11 "Als schuldig aan mensenhandel wordt met gevangenisstraf van ten hoogste zes jaren of geldboete van de vijfde categorie gestraft: 1. degene die een ander door dwang, geweld of een andere feitelijkheid of door dreiging met geweld of een andere feitelijkheid, door afpersing, fraude, misleiding dan wel door misbruik van uit feitelijke omstandigheden voortvloeiend overwicht, door misbruik van een kwetsbare positie of door het geven of ontvangen van betalingen of voordelen om de instemming van een persoon te verkrijgen die zeggenschap over die ander heeft, werft, vervoert, overbrengt, huisvest of opneemt, met het oogmerk van uitbuiting van die ander of de verwijdering van diens organen." 3. Vreemdelingenwet Artikel 8 "De vreemdeling heeft in Nederland uitsluitend rechtmatig verblijf ( ) k. gedurende de periode waarin de vreemdeling door Onze Minister in de gelegenheid wordt gesteld aangifte te doen van overtreding van artikel 273f van het Wetboek van Strafrecht; ( )" Artikel 11 "1. De aanspraken van de vreemdeling die rechtmatig verblijf heeft zijn in overeenstemming met de aard van het verblijf.

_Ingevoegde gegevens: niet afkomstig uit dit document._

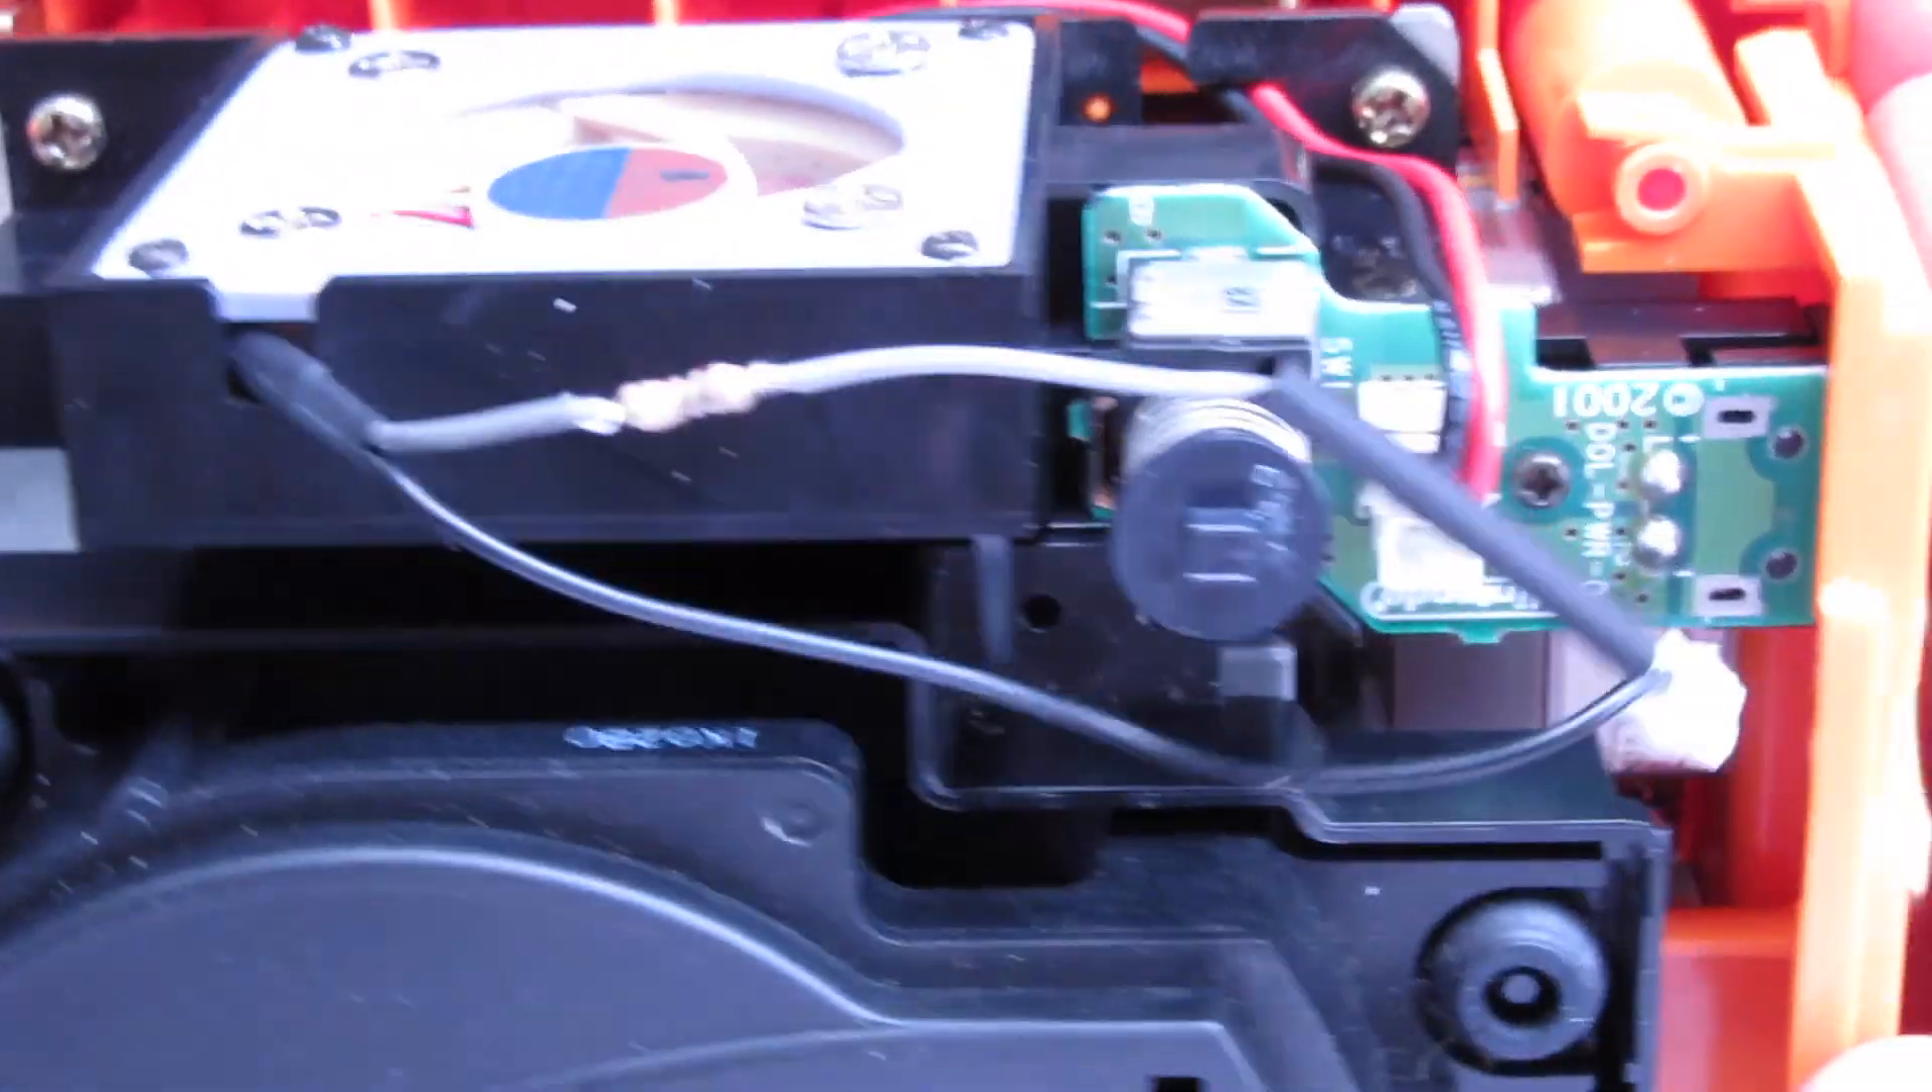I've now got my resistor in line on the wire there so i can bring my heat shrink tube in around to here.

Tenzij bij of krachtens het wettelijk voorschrift waarop de aanspraak is gegrond anders is bepaald, is daarbij het tweede lid van toepassing. 2. De vreemdeling, bedoeld in het eerste lid, kan aanspraken maken op voorzieningen, verstrekkingen en uitkeringen, indien hij ( ) c. rechtmatig verblijf heeft, als bedoeld in artikel 8, onder i tot en met k, voor de aanspraken die uitdrukkelijk aan deze vreemdelingen zijn toegekend." 4. Wetboek van Strafvordering Artikel 163 "1. De aangifte van eenig strafbaar feit geschiedt mondeling of schriftelijk bij den bevoegden ambtenaar, hetzij door den aangever in persoon, hetzij door een ander, daartoe door hem van een bijzondere schriftelijke volmacht voorzien. 2. De mondelinge aangifte wordt door den ambtenaar die haar ontvangt, in geschrifte gesteld en na voorlezing door hem met den aangever of diens gemachtigde onderteekend. Indien deze niet kan teekenen, wordt de reden van het beletsel vermeld.

12 3. De schriftelijke aangifte wordt door den aangever of diens gemachtigde onderteekend. (...) 5. Tot het ontvangen van de aangiften bedoeld in de artikelen 160 en 161, zijn de opsporingsambtenaren (...) verplicht."